As we headed back to Marysville we passed a part of town very unlike the historic area. Here the road was lined with the same chain stores we'd found in most other rural towns: Taco Bell, Sonic Drive-In, China Buffet and Pizza Hut. It's at these places, not at the diner, that you'll find all the young people.
We asked them what they thought of life in Marysville:
Marysville youth
"What kinds of things do you do around here on a Saturday night?) Sex, money and drugs. My Saturday night consists of drinking beer and chasing girls. That's about it. But seriously, there's not much to do around here. This is what we do here on a Saturday night. You see those people driving up and down the street? That's what they do all night. And all the towns surrounding this town that's all they do, too. (Are you going to live here all your life?) F*** no! No, we're not. I'm moving to Amsterdam. (What would it take to get young people to stay in small towns? What would make it more fun here?) If they had more street dances, and stuff like that, that would be better. It would, actually, on the mainstreets. If they just had bands up on the streets and stuff, that would keep kids out of trouble from driving down country roads and wrecking up bridges. There's never any music around Marysville. This is what I do. When I want something to do, I go fishing. Fishing's fun. (Anything else about small towns we should know?) THEY SUCK!"
Clearly, these kids will not be attracted to a remake of their parents' culture. If I were born in a small town and Marilyn's was all there was, I'd leave, too. Young people crave an opportunity for creative expression, for something hip and new. Searching for an identity of their own, kids glom on to the identity the corporation that owns Sonic Drive-In sells them.
But I couldn't help speculating that the same chain stores on the outskirts of town that attract the younger generation are also driving them away from their communities. How appealing is a service sector job at Taco Bell, at Wal-Mart, or at Marysville's Pepsi Cola Bottling Company? These low-paying jobs rarely satisfy college-educated youth looking for decent livelihoods.

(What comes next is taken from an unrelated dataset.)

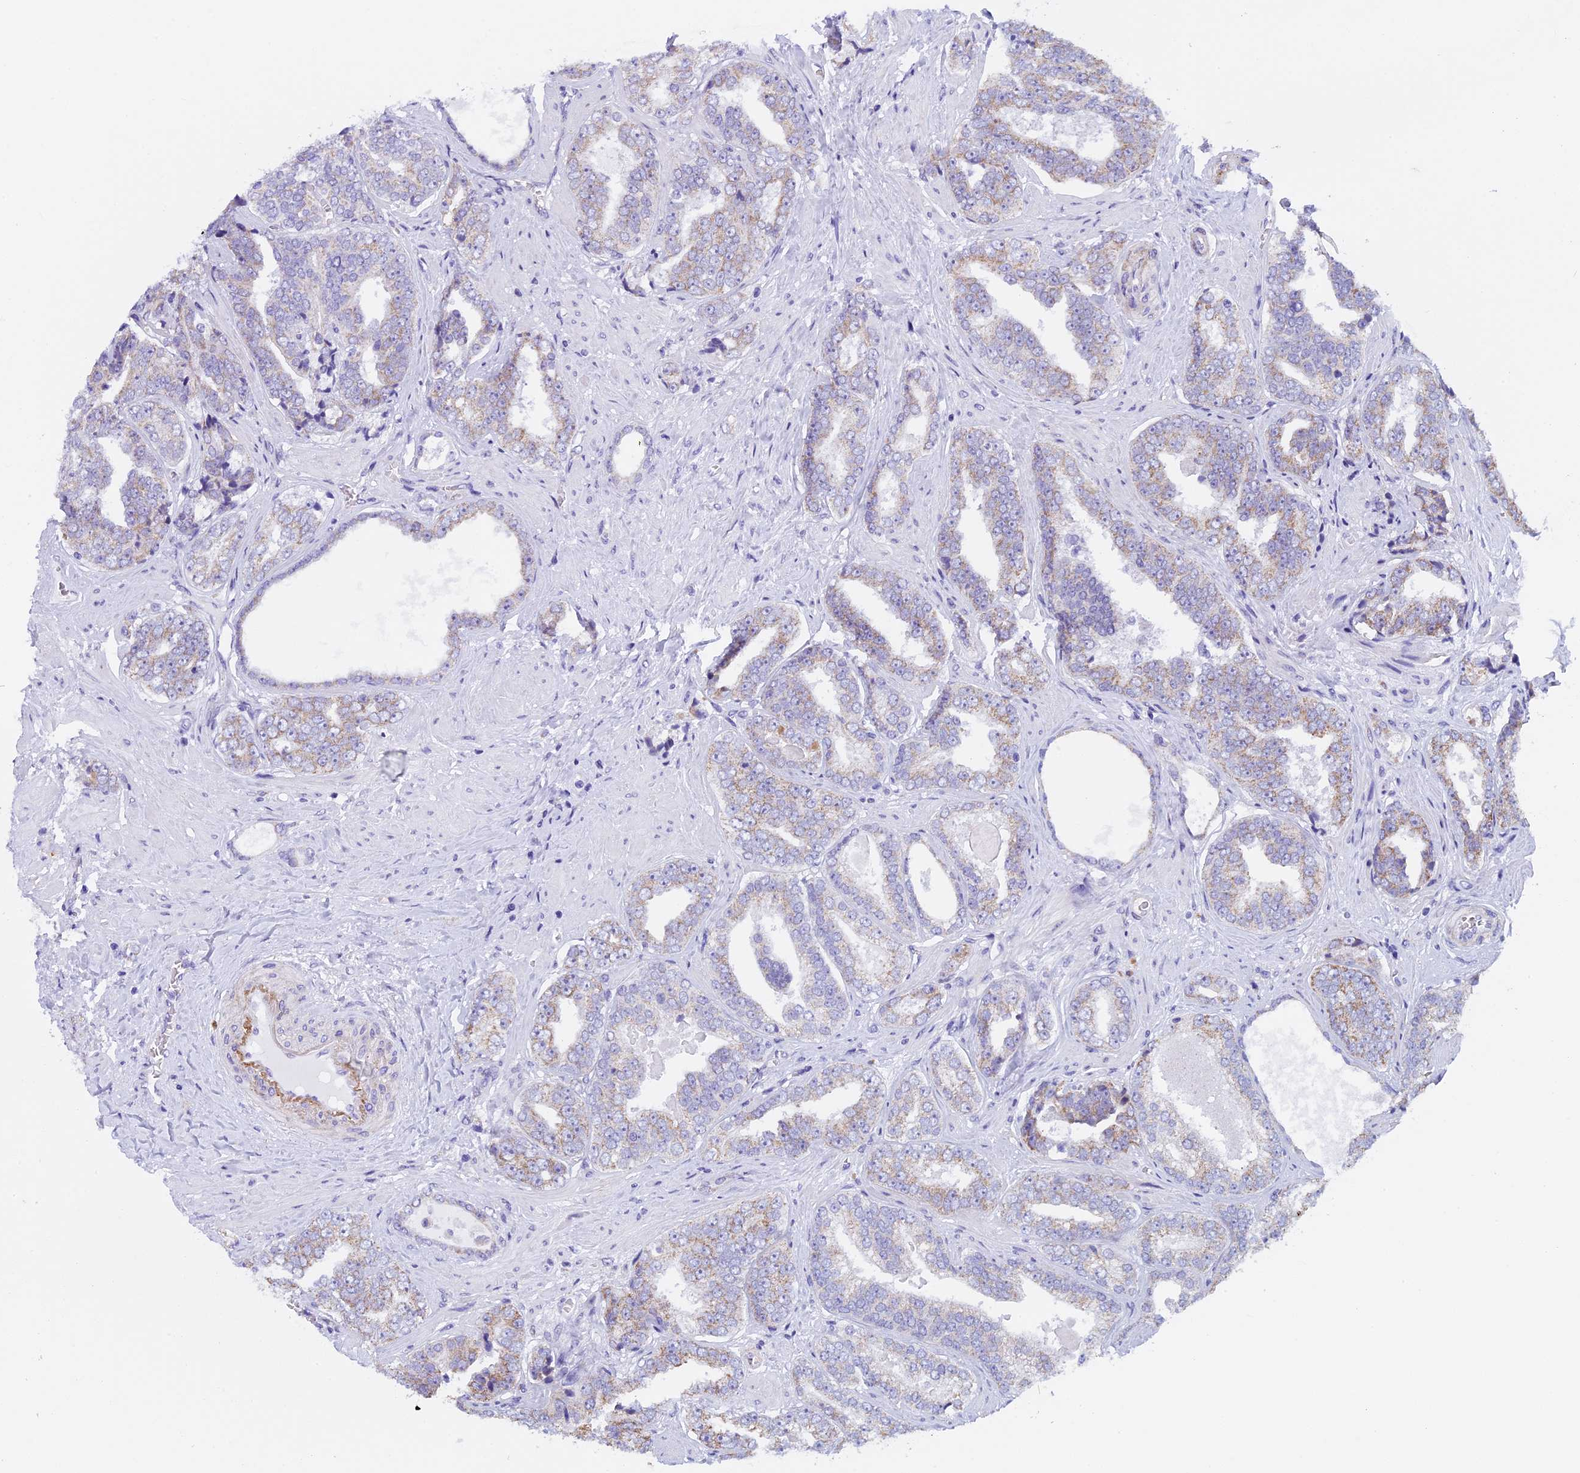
{"staining": {"intensity": "weak", "quantity": "25%-75%", "location": "cytoplasmic/membranous"}, "tissue": "prostate cancer", "cell_type": "Tumor cells", "image_type": "cancer", "snomed": [{"axis": "morphology", "description": "Adenocarcinoma, High grade"}, {"axis": "topography", "description": "Prostate"}], "caption": "Immunohistochemical staining of prostate cancer (high-grade adenocarcinoma) reveals low levels of weak cytoplasmic/membranous protein staining in about 25%-75% of tumor cells. The staining is performed using DAB brown chromogen to label protein expression. The nuclei are counter-stained blue using hematoxylin.", "gene": "ZNF317", "patient": {"sex": "male", "age": 67}}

A song about Wal-Mart written and sung by Susie Phelps, Megen Fuller and myself
It's not a surprise that rural families trying to make ends meet are drawn to Wal-Mart's rock-bottom prices. The irony, however, is that these same supply chains, by selling food products derived from the cheapest sources -- inevitably large-scale industrial farms -- are in many cases the reason the lifeblood is being drained from communities like Marysville.
Lacking land or capital, a young person looking to farm a plot of her own is out of luck. And with other opportunities for self-employment negligible, staying in Marysville must feel like a dead-end.
For most young people, Marysville will be just a stopping place on their way to the city.